A Product Manager Learns to Code: Week 4

The further I get into JavaScript, the less intelligent I feel.

Until I solve one short programming problem, and feel super, super smart for about 30 seconds.

But this week has been fun. I slacked a little on Tuesday and Wednesday, and have to catch up this weekend. I haven't made nearly enough progress this week and now I'm feeling very behind.

 This is clearly not my hand, because it is definitely a man's hand.

This is clearly not my hand, because it is definitely a man's hand.

Accomplishments for Week 4: 

  1. I learned how to use the console in developer tools to test out JavaScript in the browser. Yeah, I know, this is easy and obvious and I've used "Inspect Element" before, but it still feels really cool.
  2. I learned to use quotes to signify a string. So that means that 4 and "4" are actually different (4 === "4" is false.)
  3. I learned how to declare/ define a variable. (var favAnimal = "redPanda")
  4. I learned how to compare strings in JavaScript using standard math operators. (Wait, are they called operators? I think so...)
  5. JavaScript is a loosely typed language. This means you don’t have to specify data types when programming in JavaScript. JavaScript will automatically be converted into the appropriate data type.

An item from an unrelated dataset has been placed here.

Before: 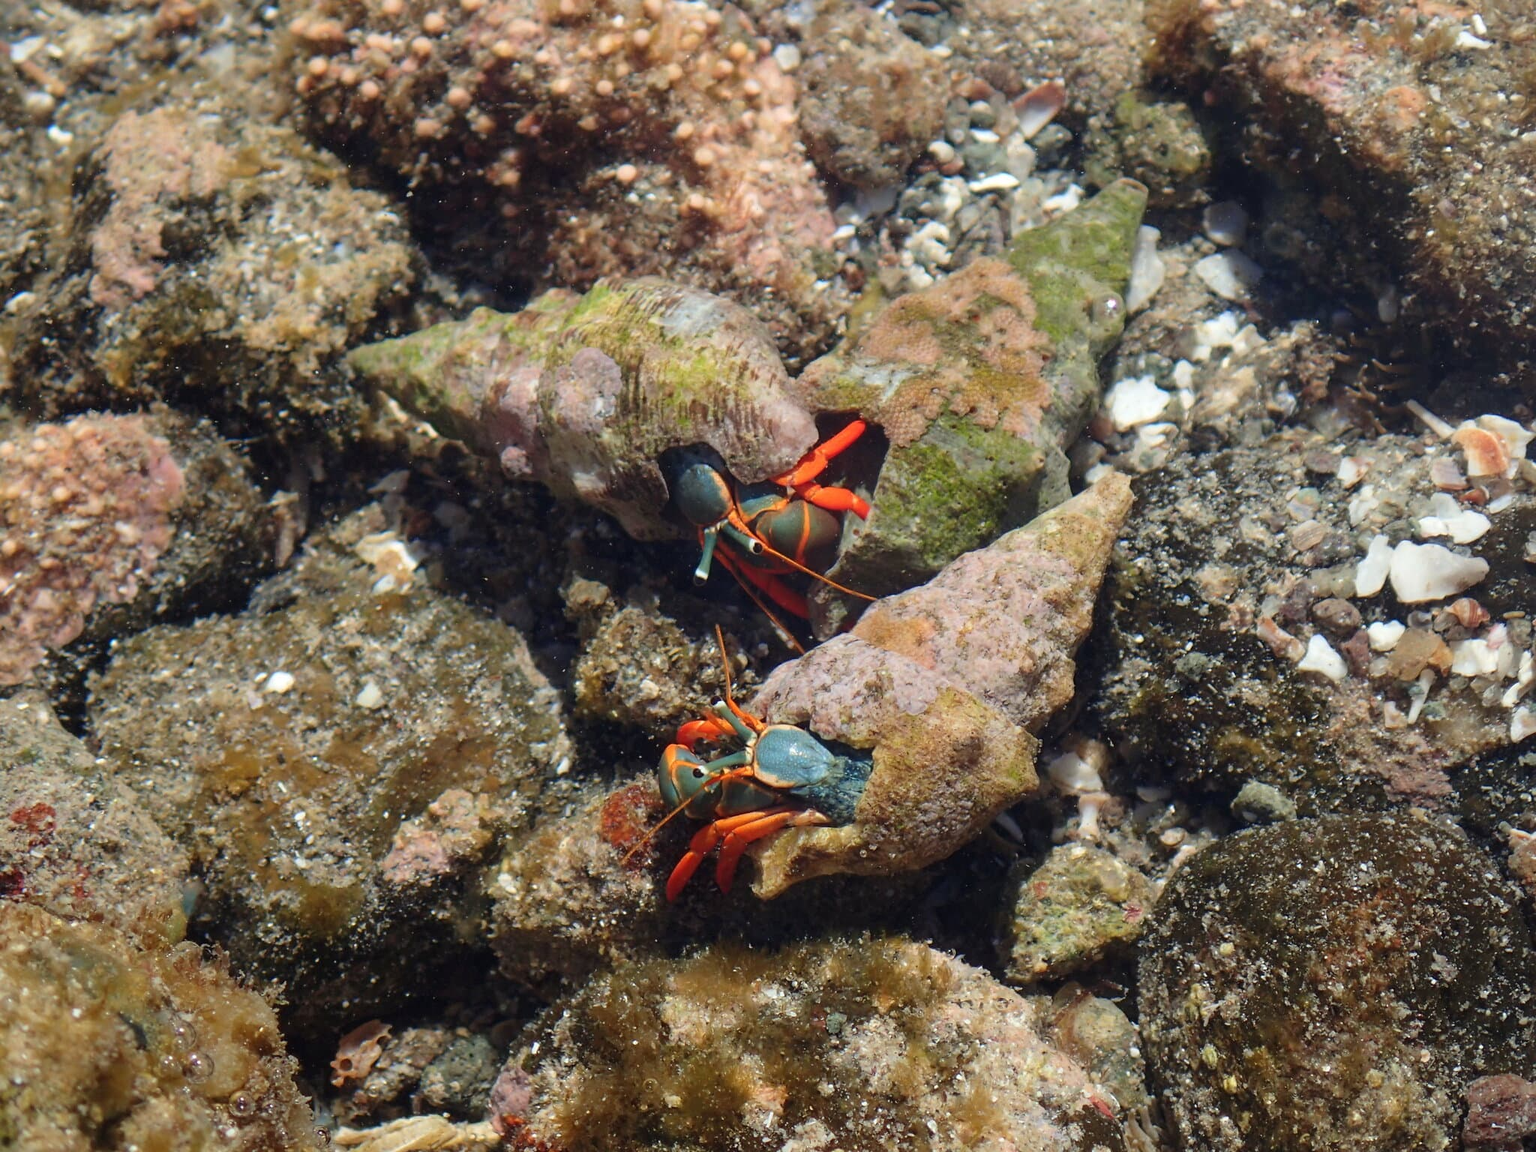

This is called ‘implicit type coercion’ which sounds like a super smart match term, but just means JavaScript is automatically matching a number as a number, or a string as a string. So you don’t have to tell the JavaScript engine “Hey, this is a number! Hello, “1” is a number!” It just implicitly knows already. 
  6. Use === as best practice to compare type (number, string) AND value “1” === 1 returns false, because the 1 in quotes is technically a string, and not == to 1. Even though "1" == 1 will work in JavaScript, in other languages you need ===, so you should just start that habit now.
  7. I got some practice using logical operators - && , || and !
    • This has already come in handy while writing requirements for a very technical feature at work this week - and I used this AND operator to succinctly convey the logic I was asking for to engineers.


  1. You can use either double quotes “" or single quotes ‘’ to signify a string in JavaScript. I don’t know why this blew my mind.
  2. “green” > “Green” - put it in your console - the result is ‘true’ -  I still don’t quite understand this!
  3. Because Javascript is loosely typed (see above), it can lead to errors that are hard to diagnose. Other developers have told me that because JavaScript is loosely typed, it can make other programming languages difficult to learn because you can develop bad habits. I guess I’ll see if that’s true!

Ah-ha! Moment of the week:

  1. Adding Strings together is called ‘concatenating’.  I’ve heard this word for years didn't realize it's actually a programming term.
  2. Null = value of nothing. Undefined = has no value.  They are different and it’s hard to explain, but after playing with this idea for a while, I do get it.